Con esas nuevas coordenadas trazadas, la película puede dedicarse tranquilamente a contar su historia cortando vínculos con el mundo actual: esta vez no hay fuerzas militares estadounidenses combatiendo junto a los Autobots en Medio Oriente o toda la parafernalia tecnologíca de la defensa y la inteligencia norteamericanas, solo un montón de robots gigantes peleando en distintas partes del mundo y un pequeño grupo de humanos que los siguen como pueden. El cambio es tan notorio que ahora el mal no solo se encuentra encarnado en lo más profundo del Estado (Attinger -Grammer- es un alto mando de la CIA desde hace más de veinte años), sino que además el titular de una corporación multinacional despiadada (el gran Stabley Tucci) toma la forma de un simpatiquísimo comic relief que hasta puede darse el lujo de arrepentirse de sus actos y salir indemne al final del relato, escapando del castigo que cualquier otra película le hubiera deparado. El absurdo parece recorrer silenciosamente toda la trama, desde la premisa original hasta la última parte, cuando se ven imágenes como la de Optimus Prime cabalgando y dirigiendo una ofensiva de enormes dinosaurios transformer por las calles de Hong-Kong. El pulso y el ojo de Bay también parecen haber mejorado un poco: ahora los robots poseen colores y formas que los distinguen del resto, abandonando los matices grises y oscuros de las primeras entregas. Hasta el uso del 3D resulta interesante: no hay un abuso de la profundidad, no se acentúa la distancia entre lo que está adelante y lo que está detrás, sino que se trabaja constantemente con un relieve suave, más elegante, que construye volumen sin necesidad de exagerar la utilización de la técnica.

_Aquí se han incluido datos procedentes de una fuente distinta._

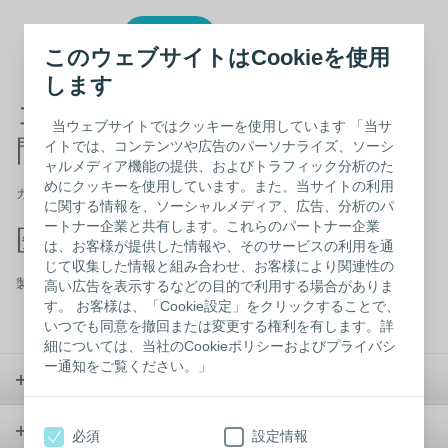
このウェブサイトはCookieを使用
します
コロプラスト製品に関するお
当ウェブサイトではクッキーを使用しています 「当サ
問い合わせ
イトでは、コンテンツや広告のパーソナライズ、ソーシ
ャルメディア機能の提供、およびトラフィック分析のた
めにクッキーを使用しています。また、当サイトの利用
カスタマーケア フリーダイヤル 0120-66-4469
に関する情報を、ソーシャルメディア、広告、分析のパ
ートナー企業と共有します。これらのパートナー企業
医療従事者以外の方
は、お客様が提供した情報や、そのサービスの利用を通
じて収集した情報と組み合わせ、お客様により関連性の
製品カタログから
探す
/ウェブサイトの中から
探す
高い広告を表示するなどの目的で利用する場合がありま
す。 お客様は、「Cookie設定」をクリックすることで、
いつでも同意を撤回または変更する権利を有します。詳
細については、当社のCookieポリシーおよびプライバシ
ー通知をご覧ください。」
ストーマケア
コンチネンスケア
必須
設定情報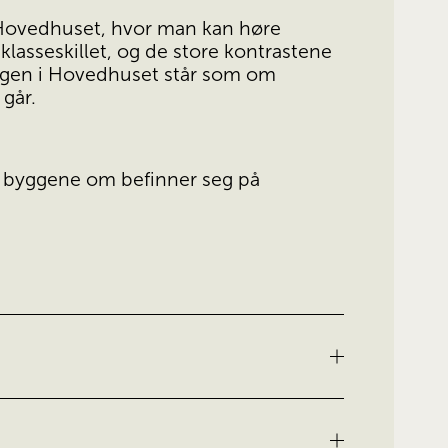
Hovedhuset, hvor man kan høre 
sseskillet, og de store kontrastene 
lingen i Hovedhuset står som om 
går.
 byggene om befinner seg på 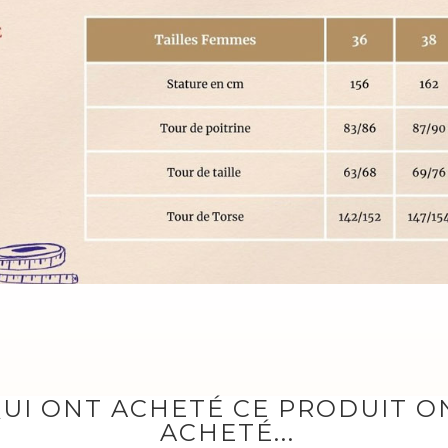
QUI ONT ACHETÉ CE PRODUIT 
ACHETÉ...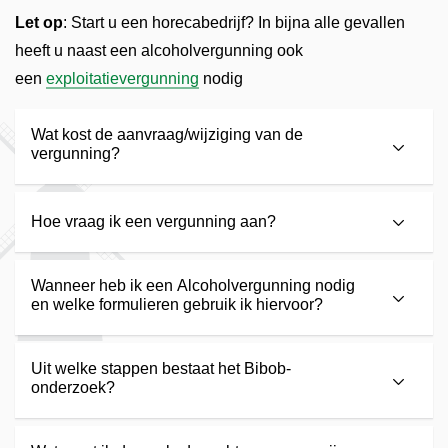
Let op
: Start u een horecabedrijf? In bijna alle gevallen
heeft u naast een alcoholvergunning ook
een
exploitatievergunning
nodig
Wat kost de aanvraag/wijziging van de
vergunning?
Hoe vraag ik een vergunning aan?
Wanneer heb ik een Alcoholvergunning nodig
en welke formulieren gebruik ik hiervoor?
Uit welke stappen bestaat het Bibob-
onderzoek?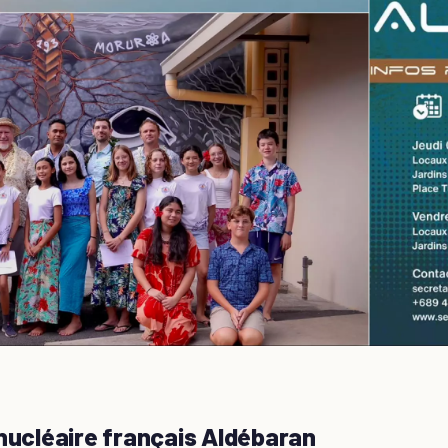
tir nucléaire français Aldébaran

Entre momentos de cámara lenta, una destrucción incesante y algunos brotes de comedia en la mejor tradición del cine de acción (la mayoría de ellos cortesía de John Goodman, que le da vida a un robot diseñado casi a su medida), Michael Bay parece decidido a jugarse todo por sus personajes y por las imágenes, que son todo lo hiperbólicas, solemnes y hasta ridículas que uno puede llegar a imaginar. El cine del director de La Roca no pierde las mañas, es tan espectacular, apabullante y poco amable con los sentidos como siempre, pero ahora se muestra interesado solo en explotar lo que su historia tenga para ofrecer y con cortar con cualquier anclaje ideológico explícito que pueda desviar el ojo hacia temas familiares de la actualidad. Por eso es que todas las banderas están al comienzo, para que nos ríamos un poco y enseguida las olvidemos.